* **Instructions for the task**:
Look in the listing below for the line that has "ring pip: (1204, 784)", then return it and each following line up to and including the one with "index dip: (712, 326)", exactly and without pictures.

* **Data records**:
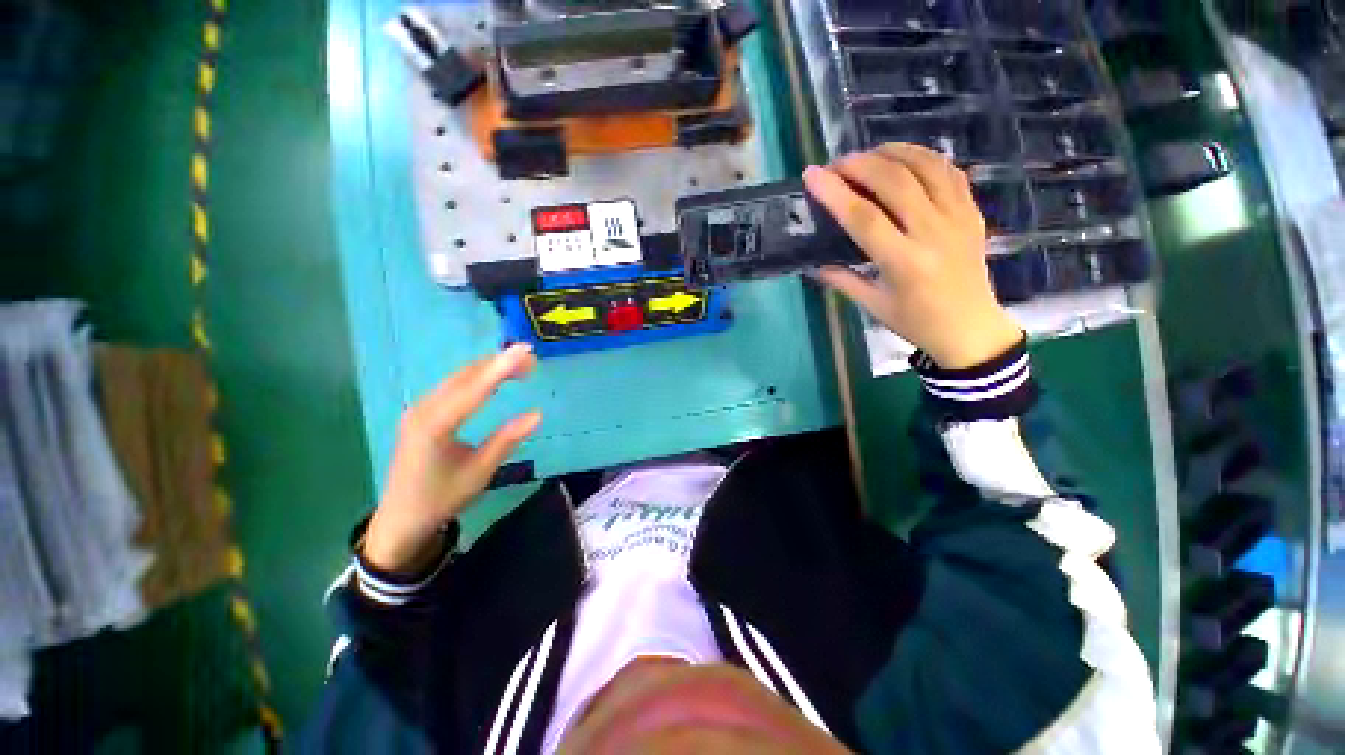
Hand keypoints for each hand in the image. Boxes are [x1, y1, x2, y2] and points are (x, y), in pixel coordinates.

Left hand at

* * *

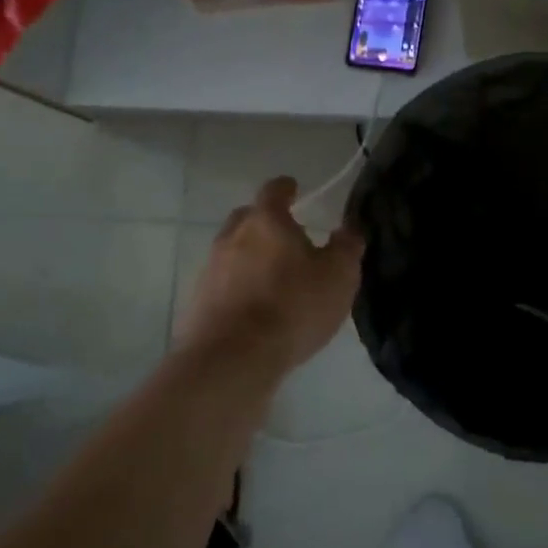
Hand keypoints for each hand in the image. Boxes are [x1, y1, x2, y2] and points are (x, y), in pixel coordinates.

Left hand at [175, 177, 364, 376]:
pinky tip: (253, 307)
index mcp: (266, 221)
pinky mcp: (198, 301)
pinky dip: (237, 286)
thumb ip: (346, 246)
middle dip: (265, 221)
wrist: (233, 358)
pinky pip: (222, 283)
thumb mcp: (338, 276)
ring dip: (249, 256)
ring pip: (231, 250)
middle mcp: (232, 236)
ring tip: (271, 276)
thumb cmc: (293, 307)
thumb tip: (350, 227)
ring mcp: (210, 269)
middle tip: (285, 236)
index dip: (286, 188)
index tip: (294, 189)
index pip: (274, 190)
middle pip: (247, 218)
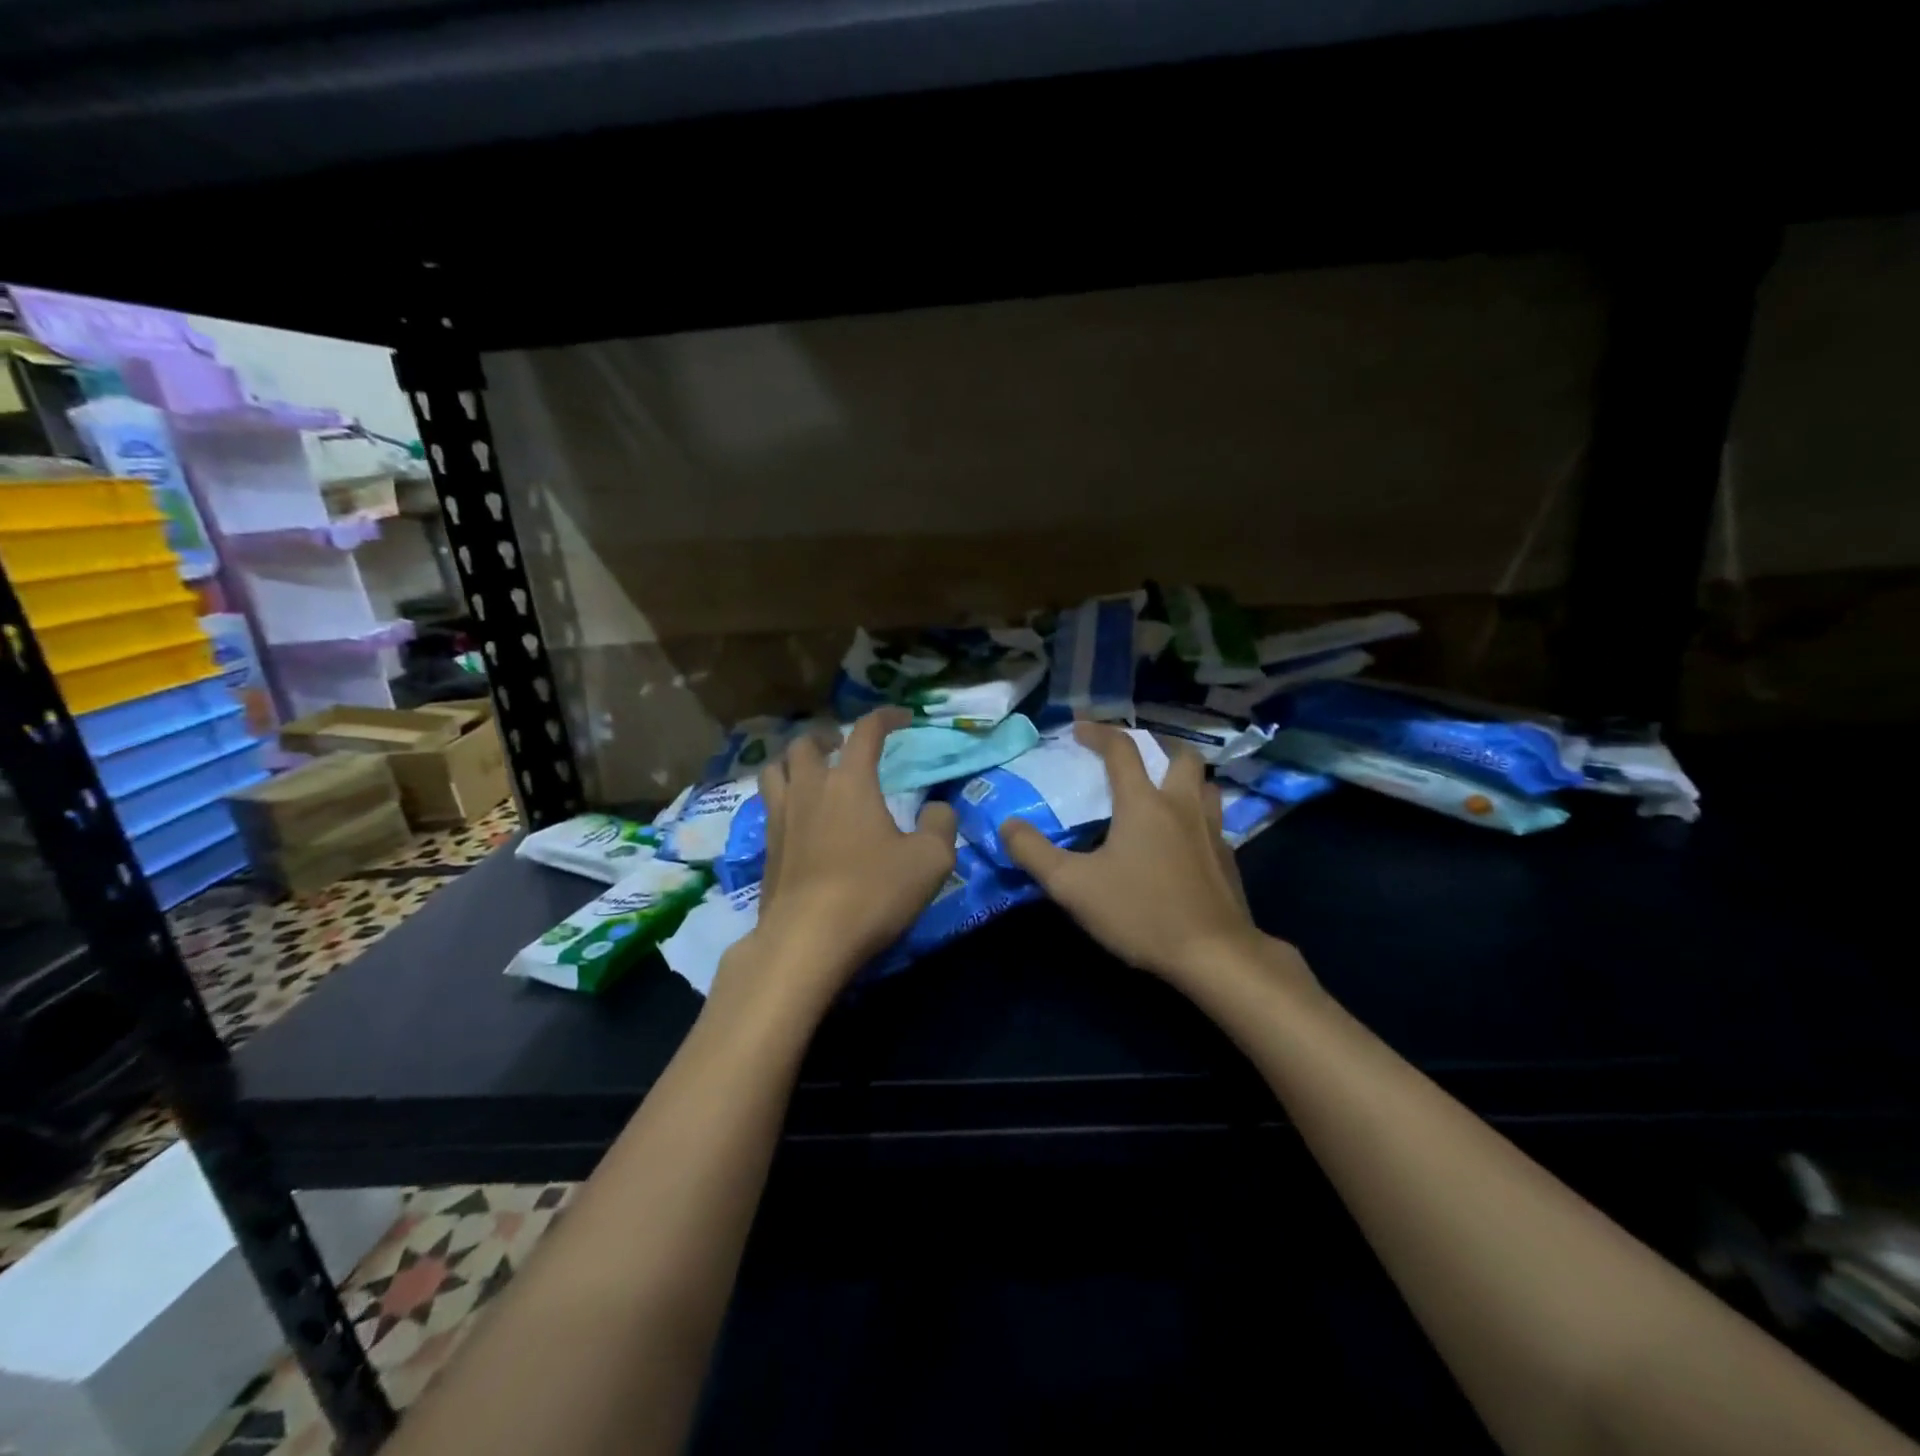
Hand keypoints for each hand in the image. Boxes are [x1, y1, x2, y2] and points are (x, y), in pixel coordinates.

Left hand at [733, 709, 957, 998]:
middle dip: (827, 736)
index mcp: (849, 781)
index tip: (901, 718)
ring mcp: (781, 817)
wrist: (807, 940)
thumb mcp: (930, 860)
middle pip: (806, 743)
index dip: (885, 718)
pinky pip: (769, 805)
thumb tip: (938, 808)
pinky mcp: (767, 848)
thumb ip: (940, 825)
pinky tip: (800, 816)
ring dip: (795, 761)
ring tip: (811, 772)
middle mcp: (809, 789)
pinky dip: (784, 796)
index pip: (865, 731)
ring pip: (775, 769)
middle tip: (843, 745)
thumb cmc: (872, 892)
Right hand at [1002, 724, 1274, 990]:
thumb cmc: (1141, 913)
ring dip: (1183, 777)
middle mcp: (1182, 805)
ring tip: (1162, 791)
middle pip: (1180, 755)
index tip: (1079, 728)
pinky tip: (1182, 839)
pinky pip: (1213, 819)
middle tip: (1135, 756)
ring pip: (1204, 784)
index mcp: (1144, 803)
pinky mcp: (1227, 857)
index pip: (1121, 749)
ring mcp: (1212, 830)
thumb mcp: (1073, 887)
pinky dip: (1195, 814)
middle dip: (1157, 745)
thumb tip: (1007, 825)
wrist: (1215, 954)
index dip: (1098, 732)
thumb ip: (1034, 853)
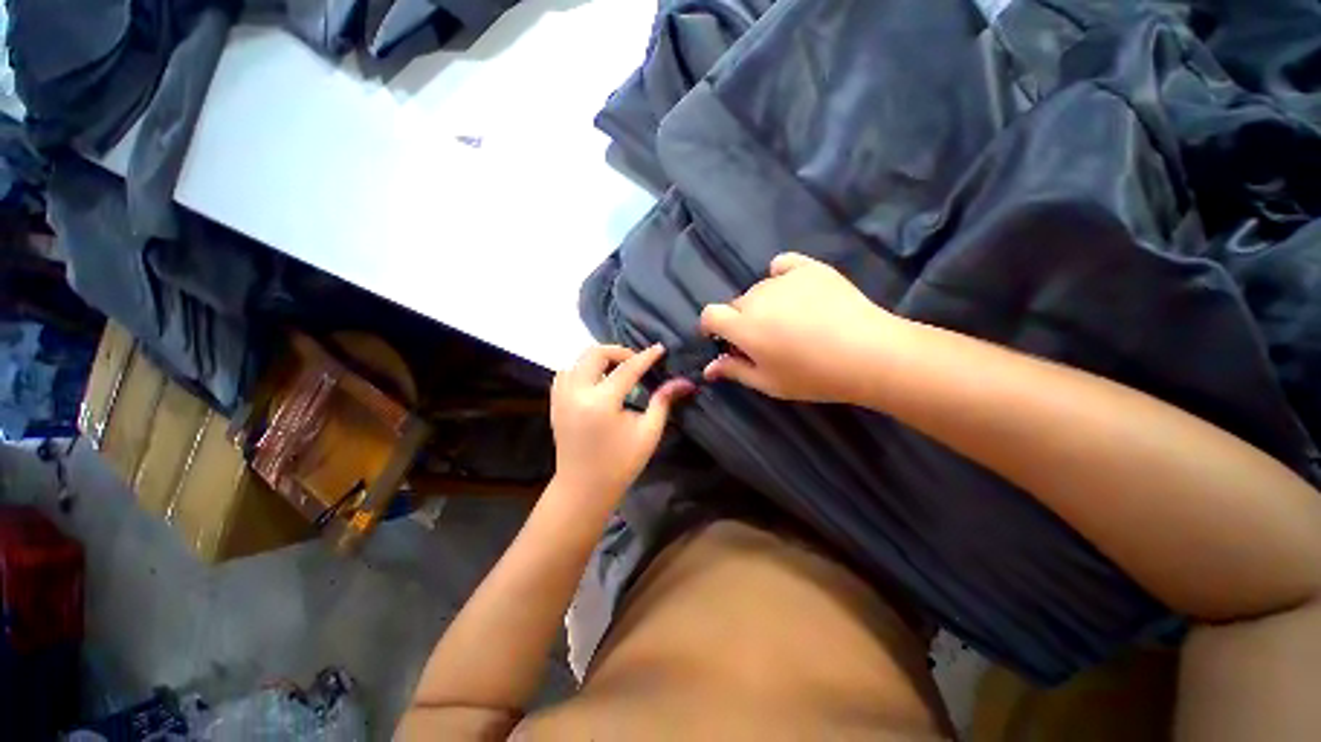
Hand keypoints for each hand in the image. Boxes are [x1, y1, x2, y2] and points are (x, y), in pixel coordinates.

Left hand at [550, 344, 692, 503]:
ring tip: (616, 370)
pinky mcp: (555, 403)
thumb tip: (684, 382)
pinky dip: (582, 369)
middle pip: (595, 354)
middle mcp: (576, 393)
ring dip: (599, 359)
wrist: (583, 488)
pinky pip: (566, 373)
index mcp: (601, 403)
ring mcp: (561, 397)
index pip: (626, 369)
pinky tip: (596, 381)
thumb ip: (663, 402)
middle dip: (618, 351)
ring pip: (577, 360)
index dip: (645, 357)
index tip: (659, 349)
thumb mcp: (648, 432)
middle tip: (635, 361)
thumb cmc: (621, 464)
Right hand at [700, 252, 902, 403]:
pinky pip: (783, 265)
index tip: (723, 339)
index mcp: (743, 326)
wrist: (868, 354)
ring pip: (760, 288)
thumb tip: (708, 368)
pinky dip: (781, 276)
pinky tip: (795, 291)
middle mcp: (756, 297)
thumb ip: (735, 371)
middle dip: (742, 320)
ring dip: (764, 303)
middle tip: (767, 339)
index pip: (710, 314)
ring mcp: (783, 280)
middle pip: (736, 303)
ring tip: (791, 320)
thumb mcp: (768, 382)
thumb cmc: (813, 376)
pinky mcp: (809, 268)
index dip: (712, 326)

* * *

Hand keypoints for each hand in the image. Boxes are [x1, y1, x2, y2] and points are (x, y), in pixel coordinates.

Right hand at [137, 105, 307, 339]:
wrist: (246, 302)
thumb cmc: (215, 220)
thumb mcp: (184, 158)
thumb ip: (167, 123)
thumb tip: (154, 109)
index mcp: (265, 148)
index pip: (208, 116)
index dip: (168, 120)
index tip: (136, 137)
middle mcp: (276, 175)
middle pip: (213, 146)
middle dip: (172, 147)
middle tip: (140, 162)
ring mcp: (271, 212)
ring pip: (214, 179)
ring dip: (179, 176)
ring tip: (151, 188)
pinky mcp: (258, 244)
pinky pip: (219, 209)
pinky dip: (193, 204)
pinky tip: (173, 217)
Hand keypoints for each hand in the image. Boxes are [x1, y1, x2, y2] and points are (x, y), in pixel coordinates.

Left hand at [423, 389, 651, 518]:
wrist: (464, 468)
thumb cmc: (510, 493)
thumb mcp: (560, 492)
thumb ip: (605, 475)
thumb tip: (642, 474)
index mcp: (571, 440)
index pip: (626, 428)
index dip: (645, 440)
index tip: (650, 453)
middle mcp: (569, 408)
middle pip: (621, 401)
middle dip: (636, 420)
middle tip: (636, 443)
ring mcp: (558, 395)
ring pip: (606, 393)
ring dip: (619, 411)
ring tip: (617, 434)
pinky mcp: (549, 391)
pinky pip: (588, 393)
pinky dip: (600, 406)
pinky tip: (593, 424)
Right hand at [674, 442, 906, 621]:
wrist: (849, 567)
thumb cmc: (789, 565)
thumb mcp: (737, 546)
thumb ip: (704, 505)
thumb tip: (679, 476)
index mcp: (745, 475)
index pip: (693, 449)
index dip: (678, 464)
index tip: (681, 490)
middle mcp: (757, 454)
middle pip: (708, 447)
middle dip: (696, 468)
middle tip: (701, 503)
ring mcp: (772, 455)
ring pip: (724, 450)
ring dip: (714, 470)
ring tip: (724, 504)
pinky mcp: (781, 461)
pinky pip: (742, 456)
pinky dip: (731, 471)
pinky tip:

* **Solution for this task**:
ring pip: (1204, 784)
index mcp: (1144, 803)
pinky mcp: (1227, 857)
index pip: (1121, 749)
ring mcp: (1212, 830)
thumb mcp: (1073, 887)
pinky dip: (1195, 814)
middle dip: (1157, 745)
thumb tip: (1007, 825)
wrist: (1215, 954)
index dip: (1098, 732)
thumb ip: (1034, 853)
Hand keypoints for each hand in the image. Boxes are [x1, y1, x2, y2] and points are (x, y), in pixel coordinates.

Left hand at [550, 344, 692, 503]:
ring tip: (616, 370)
pinky mcp: (555, 403)
thumb tip: (684, 382)
pinky dip: (582, 369)
middle pip: (595, 354)
middle mcp: (576, 393)
ring dip: (599, 359)
wrist: (583, 488)
pinky pip: (566, 373)
index mcp: (601, 403)
ring mcp: (561, 397)
index pip: (626, 369)
pinky tip: (596, 381)
thumb ip: (663, 402)
middle dip: (618, 351)
ring pip: (577, 360)
index dip: (645, 357)
index tip: (659, 349)
thumb mcp: (648, 432)
middle tip: (635, 361)
thumb cmc: (621, 464)
Right hand at [700, 252, 902, 403]:
pinky pip: (783, 265)
index tip: (723, 339)
index mcp: (743, 326)
wrist: (868, 354)
ring pip: (760, 288)
thumb tip: (708, 368)
pinky dip: (781, 276)
pinky tip: (795, 291)
middle mcp: (756, 297)
thumb ip: (735, 371)
middle dip: (742, 320)
ring dip: (764, 303)
middle tip: (767, 339)
index pip: (710, 314)
ring mcp: (783, 280)
middle pip: (736, 303)
ring tip: (791, 320)
thumb mcp: (768, 382)
thumb cmc: (813, 376)
pinky mcp: (809, 268)
index dip: (712, 326)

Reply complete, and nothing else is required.